Niederschlesische Verkehrsgesellschaft (NVG)
- Headquarters: Heinrich-Heine-Straße 75, 02943 Weißwasser, Germany
- Owners: 85 % Transdev GmbH, 15 % Landkreis Görlitz
- Website: www.nvg-bus.de

= Niederschlesische Verkehrsgesellschaft =

German bus operating company

NVG's old logo to 2015

The Niederschlesische Verkehrsgesellschaft ("Lower Silesian Transport Company") or NVG operated bus services as a subcontractor of Regionalbus Oberlausitz in the area of the former Niederschlesischer Oberlausitzkreis in the county of Görlitz until the end of 2017. The company's registered office is in Weisswasser.

== General ==
NVG is 85% owned by Transdev GmbH and 15% by the district of Görlitz. In addition to the Weißwasser plant, there was also a plant in Görlitz. Some lines ran as far as the county of Spree-Neisse and Bautzen. There was also a cross-border bus route from Görlitz to Zgorzelec in Poland.
The tariffs of the Zweckverband Verkehrsverbund Oberlausitz-Niederschlesien (ZVON) applied to all lines. On line 259, the VVO tariff was also applied on the section between Neustadt and Hoyerswerda or Schwarze Pumpe.

== History ==
In 1962, passenger transport was managed by VEB Kraftverkehr Bautzen ("Bautzen Transport") with a branch in Görlitz. In the following year, the branch office in Görlitz was spun off from the VEB Kraftverkehr Bautzen and merged with VEB Güterkraftverkehr ("Logistics"), which had existed since 1957, and Spedition Görlitz ("Görlitz Haulage"). The company was later renamed VEB Kraftverkehr Görlitz. In 1971, VEB Kraftverkehr Görlitz became a combine in the newly formed VEB Kraftverkehrskombinat Dresden ("Dresden Transport Combine"). From 1982 to 1990 the Görlitz Tramway also belonged to Kraftverkehr Görlitz. After 1990, the company became Görlitztransport, and on 1 April 1992, public transport was spun off from Görlitztransport and Verkehrsgesellschaft Görlitz-Niesky (VGN) was founded. The vehicles have also been constantly renewed since 1992, so that just three years later the last Ikarus bus was taken out of service. As a result of the Saxon district reforms of 1994/1996, the county of Lower Silesian Upper Lusatia (Niederschlesischer Oberlausitzkreis) was formed. This now held 100% of Verkehrsgesellschaft Görlitz-Niesky (VGN) and about 30% of the Verkehrsgesellschaft Spree-Elster (VSE), the later Verkehrsgesellschaft Schwarze Elster (today Verkehrsgesellschaft Hoyerswerda). In 1995, the county council decided to set up its own transport company. This resulted in the spin-off of the Weißwasser branch of the VSE and its incorporation into the VGN in 1996. In May 1996 the process was completed and the Niederschlesische Verkehrsgesellschaft was founded. Even after that, one could still see the affiliations of the service area to the VSE or VGN from the different appearance of the stop signs. In 2001, the new Görlitz depot on Nikolaus-Otto-Straße was put into operation. In 2005, after a Europe-wide tender, Connex, later Veolia Verkehr, today Transdev, took over 85% of the shares.

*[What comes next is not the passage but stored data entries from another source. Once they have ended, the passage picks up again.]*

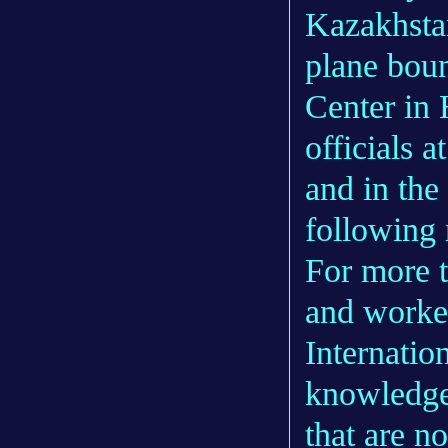
Kazakhstan
plane bou
Center in
officials a
and in the
following 
For more t
and worke
Internatio
knowledge
that are no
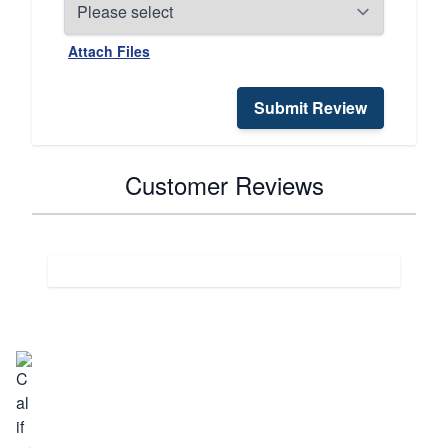
Attach Files
Submit Review
Customer Reviews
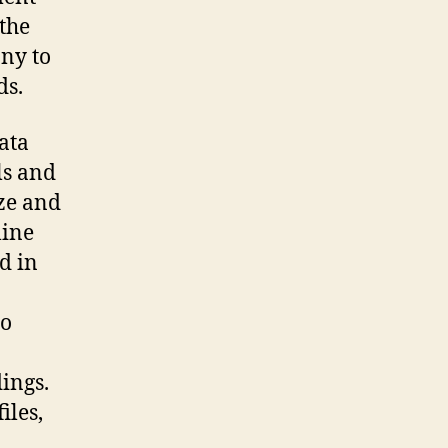
 the
ny to
ds.
ata
ls and
ize and
line
d in
so
ings.
iles,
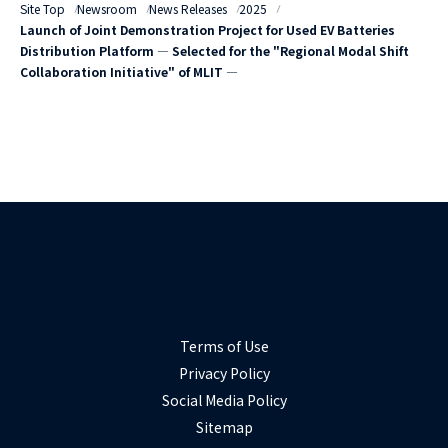
Site Top
Newsroom
News Releases
2025
Launch of Joint Demonstration Project for Used EV Batteries
Distribution Platform ― Selected for the "Regional Modal Shift
Collaboration Initiative" of MLIT ―
Terms of Use
Privacy Policy
Social Media Policy
Sitemap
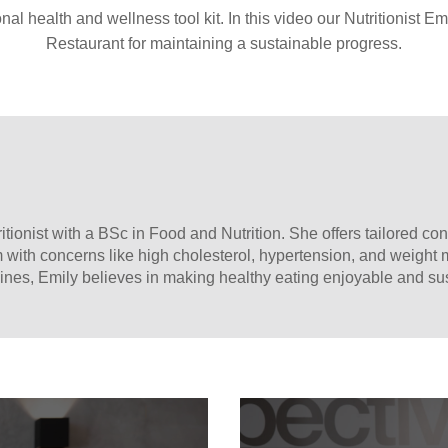
nal health and wellness tool kit. In this video our Nutritionist Emi
Restaurant for maintaining a sustainable progress.
itionist with a BSc in Food and Nutrition. She offers tailored con
m with concerns like high cholesterol, hypertension, and weight
sines, Emily believes in making healthy eating enjoyable and su
ry choices.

Due to the steady decline in population, numerous bus routes were discontinued or the route changed during the 1990s. Since 2004, only one of the former three city bus lines has operated in Weißwasser.

At the beginning of 2012, the NVG routes were put out to tender by the county of Görlitz throughout the EU. The NVG lines were won by the Regionalbus Oberlausitz, which took over the route network in the northern part of Görlitz county on 1 January 2013. The NVG was now active as a subcontractor for the Regionalbus Oberlausitz with only about half the employees. The five-year subcontractor agreement expired on 31 December 2017. It was not extended and the bus service was discontinued. Half the previous journeys of the NVG were taken over by the Kraftverkehrsgesellschaft Dreiländereck. Since January 2018, the remaining trips have been partially carried out by Regionalbus Oberlausitz itself and other subcontractors.